[Camera geometry data]
========

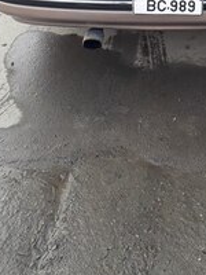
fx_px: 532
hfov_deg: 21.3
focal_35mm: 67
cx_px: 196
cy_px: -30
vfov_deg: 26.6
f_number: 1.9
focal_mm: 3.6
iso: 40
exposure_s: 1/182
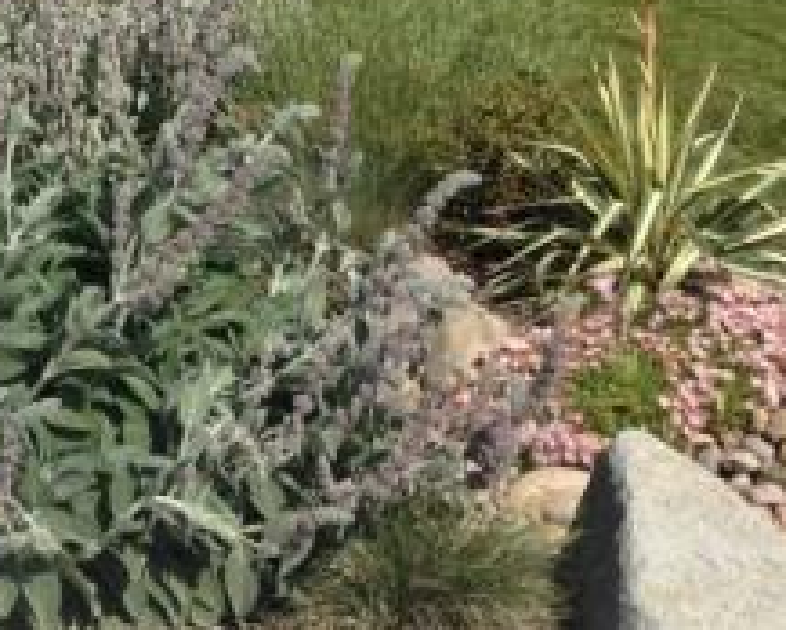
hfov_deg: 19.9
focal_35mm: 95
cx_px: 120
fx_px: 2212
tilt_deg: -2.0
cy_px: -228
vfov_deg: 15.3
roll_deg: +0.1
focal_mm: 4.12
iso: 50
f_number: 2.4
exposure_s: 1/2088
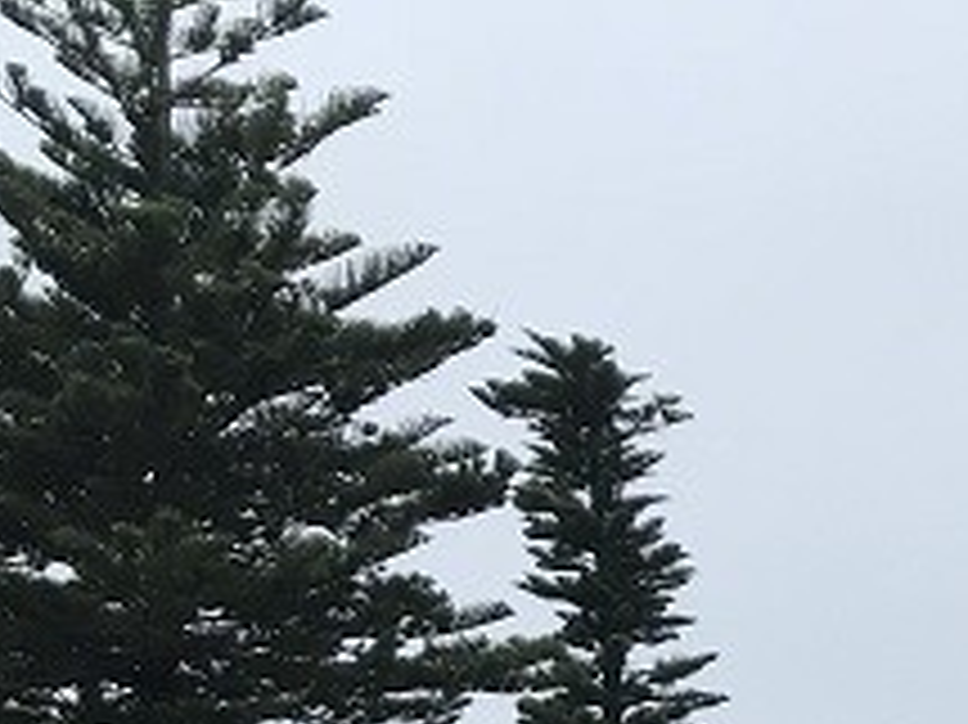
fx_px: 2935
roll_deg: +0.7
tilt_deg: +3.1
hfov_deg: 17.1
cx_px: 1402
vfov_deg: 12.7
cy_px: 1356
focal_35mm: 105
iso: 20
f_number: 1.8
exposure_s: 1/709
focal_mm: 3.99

========

__DIRECTIVE__: Print the data above exactly; drop every picture.

__EXERCISE ANSWER__:
fx_px: 532
hfov_deg: 21.3
focal_35mm: 67
cx_px: 196
cy_px: -30
vfov_deg: 26.6
f_number: 1.9
focal_mm: 3.6
iso: 40
exposure_s: 1/182
hfov_deg: 19.9
focal_35mm: 95
cx_px: 120
fx_px: 2212
tilt_deg: -2.0
cy_px: -228
vfov_deg: 15.3
roll_deg: +0.1
focal_mm: 4.12
iso: 50
f_number: 2.4
exposure_s: 1/2088
fx_px: 2935
roll_deg: +0.7
tilt_deg: +3.1
hfov_deg: 17.1
cx_px: 1402
vfov_deg: 12.7
cy_px: 1356
focal_35mm: 105
iso: 20
f_number: 1.8
exposure_s: 1/709
focal_mm: 3.99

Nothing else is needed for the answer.